Planting beds may be formed before or after soil fumigation. If you are planning to use solarization for weed control, you must form the beds first. Two–row or four–row beds may be used. Four-row beds are most common in the Santa Maria Valley and southern California areas, while two-row beds are most common in the Watsonville/Salinas area. Salinity management, pest control, and harvest may be more difficult with four–row beds.
When setting up planting beds in hilly areas, plan to leave natural draws free of plants—for example, by making them roadways between planting blocks. This will allow cold air drainage and help reduce the risk of low temperature injury.
Covering the planting bed with polyethylene mulch helps regulate soil temperature, which in turn helps regulate plant growth and fruit production. Mulching also conserves soil moisture and reduces salinity build up on the soil surface and is very important in reducing decay problems by limiting fruit contact with soil and irrigation water.

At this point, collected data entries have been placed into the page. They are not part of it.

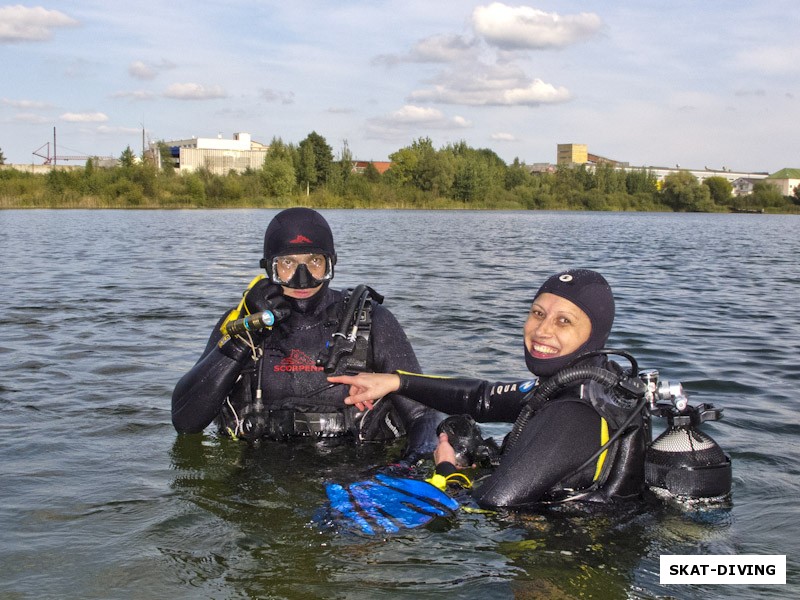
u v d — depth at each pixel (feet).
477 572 8.78
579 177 307.99
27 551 9.33
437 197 265.13
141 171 208.13
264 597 8.24
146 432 14.37
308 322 13.96
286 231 13.25
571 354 10.71
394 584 8.52
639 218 199.82
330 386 13.78
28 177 204.64
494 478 10.38
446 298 33.17
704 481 10.60
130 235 80.48
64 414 15.48
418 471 12.09
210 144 334.85
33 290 34.53
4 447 13.42
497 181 294.25
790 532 10.04
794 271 52.37
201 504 10.87
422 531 9.78
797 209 323.37
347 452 13.23
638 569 8.92
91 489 11.46
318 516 10.31
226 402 14.11
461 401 12.65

Preplant weed control is critical, unless opaque mulch is used, because clear and translucent mulches do not control weed growth. The type of mulch used and the timing of application depend on cultivar, planting and harvest seasons, and other management practices.
Polyethylene mulch may be applied by machine before planting or by hand or machine after plants are in place. When applied after planting, the plastic is unrolled lengthwise over the bed and secured to the bed shoulders with metal pins placed every 6 to 8 feet or with a layer of soil turned over the edge of the mulch. Either rotating drums with knives that slice the plastic are used to create a hole for the plant or a special burner is used to heat a metal cylinder that punches a hole in the plastic over each plant and the plants are pulled through the holes. (Advantages of the knives is that they create a smaller hole and there is less weed growth, but the larger holes created by the burners allow more water to get to the plant if overhead irrigation is used.) If bed fumigation is used, mulch is applied before planting. Plastic bags filled with soil are placed as needed to keep wind from damaging the mulch.

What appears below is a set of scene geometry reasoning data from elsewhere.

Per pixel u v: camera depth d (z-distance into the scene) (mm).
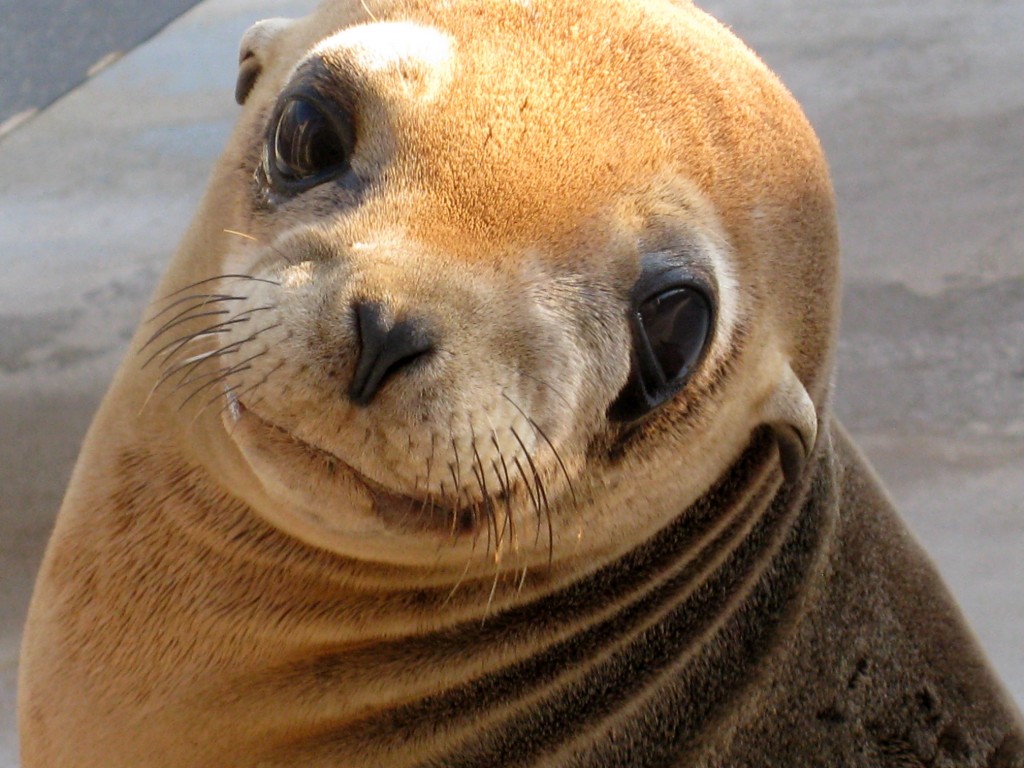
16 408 1455
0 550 1304
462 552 882
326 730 944
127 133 1849
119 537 923
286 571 910
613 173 843
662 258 853
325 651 931
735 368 903
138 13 1414
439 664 942
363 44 847
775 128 913
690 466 919
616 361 854
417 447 816
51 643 936
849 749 999
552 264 838
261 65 955
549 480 868
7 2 1361
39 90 1363
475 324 820
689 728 983
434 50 845
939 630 1025
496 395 824
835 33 2172
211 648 922
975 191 1843
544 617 946
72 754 938
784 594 987
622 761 980
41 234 1711
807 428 926
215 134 1862
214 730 932
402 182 831
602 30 867
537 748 969
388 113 836
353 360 807
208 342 885
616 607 957
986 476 1468
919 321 1668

Clear mulch allows sunlight to heat the soil during short winter days, stimulating crown development and thereby enhancing early and total yield.

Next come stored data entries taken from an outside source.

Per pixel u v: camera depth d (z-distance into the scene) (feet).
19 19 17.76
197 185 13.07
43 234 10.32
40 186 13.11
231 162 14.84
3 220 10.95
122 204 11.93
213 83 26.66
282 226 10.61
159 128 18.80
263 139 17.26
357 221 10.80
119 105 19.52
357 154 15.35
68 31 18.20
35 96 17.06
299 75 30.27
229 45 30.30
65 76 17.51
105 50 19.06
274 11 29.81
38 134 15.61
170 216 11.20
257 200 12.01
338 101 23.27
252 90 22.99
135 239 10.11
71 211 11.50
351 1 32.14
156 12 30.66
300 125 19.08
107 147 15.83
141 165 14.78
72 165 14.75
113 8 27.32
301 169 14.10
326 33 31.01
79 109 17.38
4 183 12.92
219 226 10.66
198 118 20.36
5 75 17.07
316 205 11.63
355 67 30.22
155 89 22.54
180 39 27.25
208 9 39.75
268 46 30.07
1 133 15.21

White or white-on-black mulch cools the soil significantly, slowing early growth, and favoring production of larger fruit and prolonging the fruit production season of some cultivars. In the Central Valley, apply white polyethylene to summer plantings immediately after pruning. White mulch is least likely to burn fruit during hot weather. Most white mulch is translucent and does not inhibit weed growth. White mulch with black backing does control weed growth. Reflection from white and silver-colored mulches helps repel some insect pests such as greenhouse whitefly.
Opaque polyethylene, such as those colored black, brown, or green, provides considerable soil warming (but less than clear) and controls weed growth on the planting bed. However, shoots of yellow nutsedge can puncture holes and grow through opaque mulch. With black mulch fruit burn can be a problem when temperatures are high (above 90° F).